Can be used with or without arguments::

@workflow_function
def my_func(x, y):
    return x + y

@workflow_function(n_broadcast_samples=100, vectorize="loop")
def my_func(x, y):
    return x + y
Source code in probpipe/core/node.py
def workflow_function(_func=None, /, **kwargs):
    """Decorator to create a :class:`WorkflowFunction` from a plain function.

    Can be used with or without arguments::

        @workflow_function
        def my_func(x, y):
            return x + y

        @workflow_function(n_broadcast_samples=100, vectorize="loop")
        def my_func(x, y):
            return x + y
    """
    def decorator(func):
        return WorkflowFunction(func=func, name=func.__name__, **kwargs)

    if _func is not None:
        # Bare @workflow_function (no parentheses)
        return decorator(_func)
    # @workflow_function(...) with arguments
    return decorator

workflow_method(func)

Mark a method as a workflow method for Module subclasses.

Methods decorated with @workflow_method are automatically converted to WorkflowFunction instances when the Module is instantiated.

Source code in probpipe/core/node.py
def workflow_method(func: Callable):
    """Mark a method as a workflow method for :class:`Module` subclasses.
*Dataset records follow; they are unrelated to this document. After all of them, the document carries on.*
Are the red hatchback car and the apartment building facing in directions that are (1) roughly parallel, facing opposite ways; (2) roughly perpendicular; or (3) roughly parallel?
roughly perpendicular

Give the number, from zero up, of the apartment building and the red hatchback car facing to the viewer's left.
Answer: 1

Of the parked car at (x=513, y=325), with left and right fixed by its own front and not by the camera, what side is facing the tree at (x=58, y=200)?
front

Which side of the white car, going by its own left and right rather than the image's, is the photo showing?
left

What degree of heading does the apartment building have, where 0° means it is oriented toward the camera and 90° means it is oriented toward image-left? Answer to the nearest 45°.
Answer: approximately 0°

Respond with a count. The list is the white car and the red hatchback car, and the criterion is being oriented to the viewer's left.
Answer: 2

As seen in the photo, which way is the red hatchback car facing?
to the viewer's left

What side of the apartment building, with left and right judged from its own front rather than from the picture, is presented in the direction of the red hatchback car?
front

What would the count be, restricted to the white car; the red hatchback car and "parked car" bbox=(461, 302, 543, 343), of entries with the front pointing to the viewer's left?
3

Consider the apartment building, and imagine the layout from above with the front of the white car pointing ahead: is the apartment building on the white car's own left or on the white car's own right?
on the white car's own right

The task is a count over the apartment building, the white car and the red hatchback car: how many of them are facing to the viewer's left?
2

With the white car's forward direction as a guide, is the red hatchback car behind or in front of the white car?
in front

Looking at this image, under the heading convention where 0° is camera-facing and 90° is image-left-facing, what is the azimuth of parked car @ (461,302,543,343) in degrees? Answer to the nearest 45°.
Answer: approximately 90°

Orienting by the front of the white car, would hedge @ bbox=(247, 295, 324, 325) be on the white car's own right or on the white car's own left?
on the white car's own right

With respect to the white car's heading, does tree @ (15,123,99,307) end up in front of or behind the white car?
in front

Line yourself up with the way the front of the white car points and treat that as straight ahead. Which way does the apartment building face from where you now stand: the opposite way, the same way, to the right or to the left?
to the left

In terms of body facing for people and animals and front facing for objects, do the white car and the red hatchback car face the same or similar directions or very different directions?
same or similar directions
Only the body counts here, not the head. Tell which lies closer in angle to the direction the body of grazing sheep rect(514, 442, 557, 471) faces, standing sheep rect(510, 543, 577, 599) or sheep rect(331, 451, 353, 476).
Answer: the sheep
    Methods decorated with ``@workflow_method`` are automatically
    converted to :class:`WorkflowFunction` instances when the
    ``Module`` is instantiated.
    """
    func._is_workflow = True
    return func

abstract_workflow_method(func)

Mark a method as an abstract workflow interface.

Combines @abstractmethod with @workflow_method so that AbstractModule subclasses can declare workflow-shaped interfaces without providing implementations.

Source code in probpipe/core/node.py
def abstract_workflow_method(func: Callable):
    """Mark a method as an abstract workflow interface.

    Combines ``@abstractmethod`` with ``@workflow_method`` so that
    :class:`AbstractModule` subclasses can declare workflow-shaped
    interfaces without providing implementations.
    """
    return abstractmethod(workflow_method(func))

Orchestration configuration

WorkflowKind

Bases: Enum

Orchestration mode for WorkflowFunction instances.

Members

DEFAULT Inherit from global config; the shipped global default is OFF unless overridden via PROBPIPE_WORKFLOW_KIND or explicit assignment to prefect_config.workflow_kind. At the per-instance level, DEFAULT means "inherit from global config". OFF No Prefect orchestration. Plain Python execution. TASK Wrap execution in a Prefect task (via task.map()). Raises ImportError if Prefect is not installed. FLOW Wrap execution in a Prefect flow. Raises ImportError if Prefect is not installed.

prefect_config = PrefectConfig() module-attribute

PROBPIPE_WORKFLOW_KIND environment variable

PROBPIPE_WORKFLOW_KIND (case-insensitive: off / task / flow / default) sets the initial prefect_config.workflow_kind at import time. Unknown values raise ValueError. prefect_config.reset() re-reads the variable.